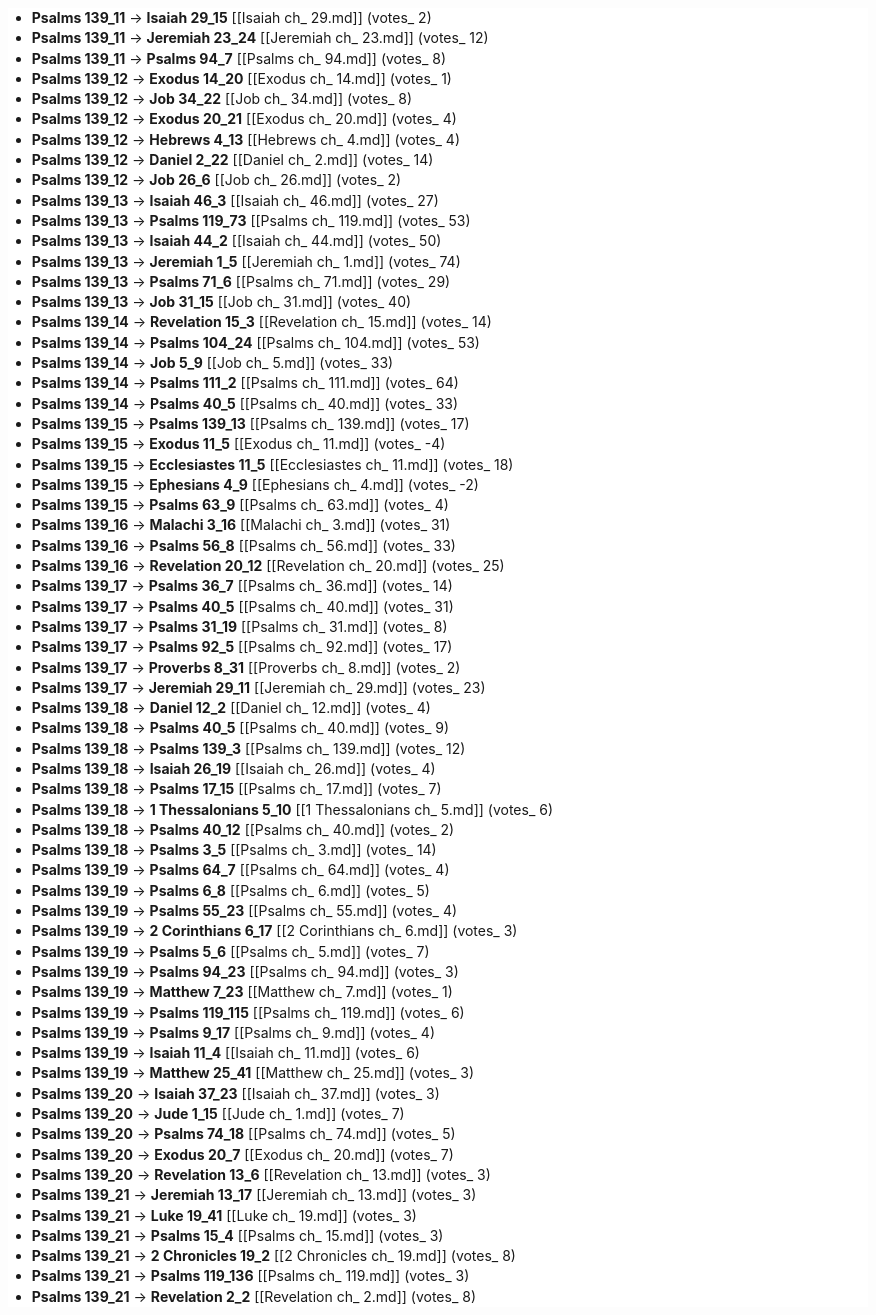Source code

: - **Psalms 139_11** → **Isaiah 29_15** [[Isaiah ch_ 29.md]] (votes_ 2)
- **Psalms 139_11** → **Jeremiah 23_24** [[Jeremiah ch_ 23.md]] (votes_ 12)
- **Psalms 139_11** → **Psalms 94_7** [[Psalms ch_ 94.md]] (votes_ 8)
- **Psalms 139_12** → **Exodus 14_20** [[Exodus ch_ 14.md]] (votes_ 1)
- **Psalms 139_12** → **Job 34_22** [[Job ch_ 34.md]] (votes_ 8)
- **Psalms 139_12** → **Exodus 20_21** [[Exodus ch_ 20.md]] (votes_ 4)
- **Psalms 139_12** → **Hebrews 4_13** [[Hebrews ch_ 4.md]] (votes_ 4)
- **Psalms 139_12** → **Daniel 2_22** [[Daniel ch_ 2.md]] (votes_ 14)
- **Psalms 139_12** → **Job 26_6** [[Job ch_ 26.md]] (votes_ 2)
- **Psalms 139_13** → **Isaiah 46_3** [[Isaiah ch_ 46.md]] (votes_ 27)
- **Psalms 139_13** → **Psalms 119_73** [[Psalms ch_ 119.md]] (votes_ 53)
- **Psalms 139_13** → **Isaiah 44_2** [[Isaiah ch_ 44.md]] (votes_ 50)
- **Psalms 139_13** → **Jeremiah 1_5** [[Jeremiah ch_ 1.md]] (votes_ 74)
- **Psalms 139_13** → **Psalms 71_6** [[Psalms ch_ 71.md]] (votes_ 29)
- **Psalms 139_13** → **Job 31_15** [[Job ch_ 31.md]] (votes_ 40)
- **Psalms 139_14** → **Revelation 15_3** [[Revelation ch_ 15.md]] (votes_ 14)
- **Psalms 139_14** → **Psalms 104_24** [[Psalms ch_ 104.md]] (votes_ 53)
- **Psalms 139_14** → **Job 5_9** [[Job ch_ 5.md]] (votes_ 33)
- **Psalms 139_14** → **Psalms 111_2** [[Psalms ch_ 111.md]] (votes_ 64)
- **Psalms 139_14** → **Psalms 40_5** [[Psalms ch_ 40.md]] (votes_ 33)
- **Psalms 139_15** → **Psalms 139_13** [[Psalms ch_ 139.md]] (votes_ 17)
- **Psalms 139_15** → **Exodus 11_5** [[Exodus ch_ 11.md]] (votes_ -4)
- **Psalms 139_15** → **Ecclesiastes 11_5** [[Ecclesiastes ch_ 11.md]] (votes_ 18)
- **Psalms 139_15** → **Ephesians 4_9** [[Ephesians ch_ 4.md]] (votes_ -2)
- **Psalms 139_15** → **Psalms 63_9** [[Psalms ch_ 63.md]] (votes_ 4)
- **Psalms 139_16** → **Malachi 3_16** [[Malachi ch_ 3.md]] (votes_ 31)
- **Psalms 139_16** → **Psalms 56_8** [[Psalms ch_ 56.md]] (votes_ 33)
- **Psalms 139_16** → **Revelation 20_12** [[Revelation ch_ 20.md]] (votes_ 25)
- **Psalms 139_17** → **Psalms 36_7** [[Psalms ch_ 36.md]] (votes_ 14)
- **Psalms 139_17** → **Psalms 40_5** [[Psalms ch_ 40.md]] (votes_ 31)
- **Psalms 139_17** → **Psalms 31_19** [[Psalms ch_ 31.md]] (votes_ 8)
- **Psalms 139_17** → **Psalms 92_5** [[Psalms ch_ 92.md]] (votes_ 17)
- **Psalms 139_17** → **Proverbs 8_31** [[Proverbs ch_ 8.md]] (votes_ 2)
- **Psalms 139_17** → **Jeremiah 29_11** [[Jeremiah ch_ 29.md]] (votes_ 23)
- **Psalms 139_18** → **Daniel 12_2** [[Daniel ch_ 12.md]] (votes_ 4)
- **Psalms 139_18** → **Psalms 40_5** [[Psalms ch_ 40.md]] (votes_ 9)
- **Psalms 139_18** → **Psalms 139_3** [[Psalms ch_ 139.md]] (votes_ 12)
- **Psalms 139_18** → **Isaiah 26_19** [[Isaiah ch_ 26.md]] (votes_ 4)
- **Psalms 139_18** → **Psalms 17_15** [[Psalms ch_ 17.md]] (votes_ 7)
- **Psalms 139_18** → **1 Thessalonians 5_10** [[1 Thessalonians ch_ 5.md]] (votes_ 6)
- **Psalms 139_18** → **Psalms 40_12** [[Psalms ch_ 40.md]] (votes_ 2)
- **Psalms 139_18** → **Psalms 3_5** [[Psalms ch_ 3.md]] (votes_ 14)
- **Psalms 139_19** → **Psalms 64_7** [[Psalms ch_ 64.md]] (votes_ 4)
- **Psalms 139_19** → **Psalms 6_8** [[Psalms ch_ 6.md]] (votes_ 5)
- **Psalms 139_19** → **Psalms 55_23** [[Psalms ch_ 55.md]] (votes_ 4)
- **Psalms 139_19** → **2 Corinthians 6_17** [[2 Corinthians ch_ 6.md]] (votes_ 3)
- **Psalms 139_19** → **Psalms 5_6** [[Psalms ch_ 5.md]] (votes_ 7)
- **Psalms 139_19** → **Psalms 94_23** [[Psalms ch_ 94.md]] (votes_ 3)
- **Psalms 139_19** → **Matthew 7_23** [[Matthew ch_ 7.md]] (votes_ 1)
- **Psalms 139_19** → **Psalms 119_115** [[Psalms ch_ 119.md]] (votes_ 6)
- **Psalms 139_19** → **Psalms 9_17** [[Psalms ch_ 9.md]] (votes_ 4)
- **Psalms 139_19** → **Isaiah 11_4** [[Isaiah ch_ 11.md]] (votes_ 6)
- **Psalms 139_19** → **Matthew 25_41** [[Matthew ch_ 25.md]] (votes_ 3)
- **Psalms 139_20** → **Isaiah 37_23** [[Isaiah ch_ 37.md]] (votes_ 3)
- **Psalms 139_20** → **Jude 1_15** [[Jude ch_ 1.md]] (votes_ 7)
- **Psalms 139_20** → **Psalms 74_18** [[Psalms ch_ 74.md]] (votes_ 5)
- **Psalms 139_20** → **Exodus 20_7** [[Exodus ch_ 20.md]] (votes_ 7)
- **Psalms 139_20** → **Revelation 13_6** [[Revelation ch_ 13.md]] (votes_ 3)
- **Psalms 139_21** → **Jeremiah 13_17** [[Jeremiah ch_ 13.md]] (votes_ 3)
- **Psalms 139_21** → **Luke 19_41** [[Luke ch_ 19.md]] (votes_ 3)
- **Psalms 139_21** → **Psalms 15_4** [[Psalms ch_ 15.md]] (votes_ 3)
- **Psalms 139_21** → **2 Chronicles 19_2** [[2 Chronicles ch_ 19.md]] (votes_ 8)
- **Psalms 139_21** → **Psalms 119_136** [[Psalms ch_ 119.md]] (votes_ 3)
- **Psalms 139_21** → **Revelation 2_2** [[Revelation ch_ 2.md]] (votes_ 8)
━━━━
> [Problem to solve] Return every line above that contains the string "Exodus". Case matters.

> [Exercise answer]
- **Psalms 139_12** → **Exodus 14_20** [[Exodus ch_ 14.md]] (votes_ 1)
- **Psalms 139_12** → **Exodus 20_21** [[Exodus ch_ 20.md]] (votes_ 4)
- **Psalms 139_15** → **Exodus 11_5** [[Exodus ch_ 11.md]] (votes_ -4)
- **Psalms 139_20** → **Exodus 20_7** [[Exodus ch_ 20.md]] (votes_ 7)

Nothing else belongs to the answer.